### Supplied data
────
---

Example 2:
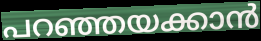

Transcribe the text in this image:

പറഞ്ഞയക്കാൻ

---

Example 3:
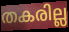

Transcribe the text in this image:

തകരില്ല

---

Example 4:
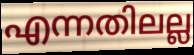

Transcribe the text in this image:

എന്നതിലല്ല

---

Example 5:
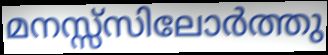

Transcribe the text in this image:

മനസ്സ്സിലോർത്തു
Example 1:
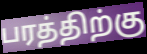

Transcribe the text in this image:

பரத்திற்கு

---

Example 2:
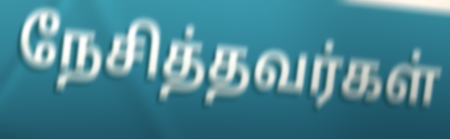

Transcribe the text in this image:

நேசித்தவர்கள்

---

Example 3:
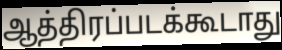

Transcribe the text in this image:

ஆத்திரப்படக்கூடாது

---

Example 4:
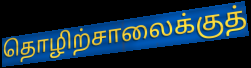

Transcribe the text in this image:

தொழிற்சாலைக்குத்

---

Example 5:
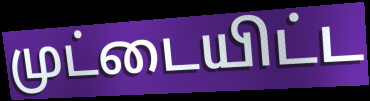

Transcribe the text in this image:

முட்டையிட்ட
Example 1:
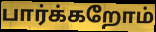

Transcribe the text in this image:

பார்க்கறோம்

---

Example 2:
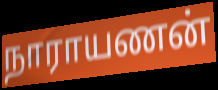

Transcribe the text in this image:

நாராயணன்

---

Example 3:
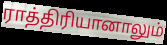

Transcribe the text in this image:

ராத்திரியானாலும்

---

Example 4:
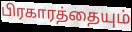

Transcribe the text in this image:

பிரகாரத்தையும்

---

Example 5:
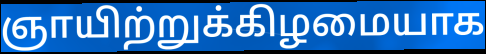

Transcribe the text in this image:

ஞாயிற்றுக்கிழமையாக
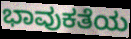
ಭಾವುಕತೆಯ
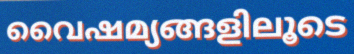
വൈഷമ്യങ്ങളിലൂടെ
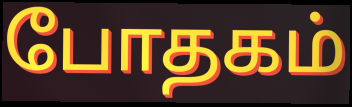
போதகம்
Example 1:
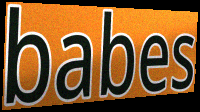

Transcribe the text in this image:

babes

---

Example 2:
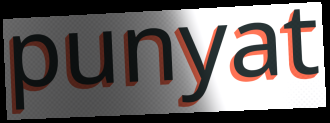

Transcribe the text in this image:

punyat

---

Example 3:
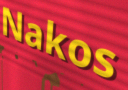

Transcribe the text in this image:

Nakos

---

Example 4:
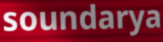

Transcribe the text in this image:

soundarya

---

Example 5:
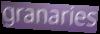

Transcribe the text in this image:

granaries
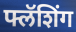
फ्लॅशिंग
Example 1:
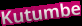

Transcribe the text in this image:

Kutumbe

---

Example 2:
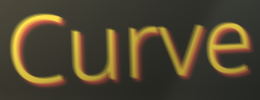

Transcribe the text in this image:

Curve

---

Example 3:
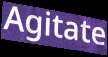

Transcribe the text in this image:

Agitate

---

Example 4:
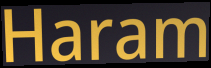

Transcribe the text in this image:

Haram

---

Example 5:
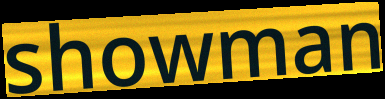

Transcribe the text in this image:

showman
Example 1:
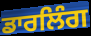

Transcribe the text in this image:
────
### What you will do
Output the whole listing again, exactly, without its pictures.

### Written answer
---

Example 2:

Transcribe the text in this image:

പറഞ്ഞയക്കാൻ

---

Example 3:

Transcribe the text in this image:

തകരില്ല

---

Example 4:

Transcribe the text in this image:

എന്നതിലല്ല

---

Example 5:

Transcribe the text in this image:

മനസ്സ്സിലോർത്തു
Example 1:

Transcribe the text in this image:

பரத்திற்கு

---

Example 2:

Transcribe the text in this image:

நேசித்தவர்கள்

---

Example 3:

Transcribe the text in this image:

ஆத்திரப்படக்கூடாது

---

Example 4:

Transcribe the text in this image:

தொழிற்சாலைக்குத்

---

Example 5:

Transcribe the text in this image:

முட்டையிட்ட
Example 1:

Transcribe the text in this image:

பார்க்கறோம்

---

Example 2:

Transcribe the text in this image:

நாராயணன்

---

Example 3:

Transcribe the text in this image:

ராத்திரியானாலும்

---

Example 4:

Transcribe the text in this image:

பிரகாரத்தையும்

---

Example 5:

Transcribe the text in this image:

ஞாயிற்றுக்கிழமையாக
ಭಾವುಕತೆಯ
വൈഷമ്യങ്ങളിലൂടെ
போதகம்
Example 1:

Transcribe the text in this image:

babes

---

Example 2:

Transcribe the text in this image:

punyat

---

Example 3:

Transcribe the text in this image:

Nakos

---

Example 4:

Transcribe the text in this image:

soundarya

---

Example 5:

Transcribe the text in this image:

granaries
फ्लॅशिंग
Example 1:

Transcribe the text in this image:

Kutumbe

---

Example 2:

Transcribe the text in this image:

Curve

---

Example 3:

Transcribe the text in this image:

Agitate

---

Example 4:

Transcribe the text in this image:

Haram

---

Example 5:

Transcribe the text in this image:

showman
Example 1:

Transcribe the text in this image:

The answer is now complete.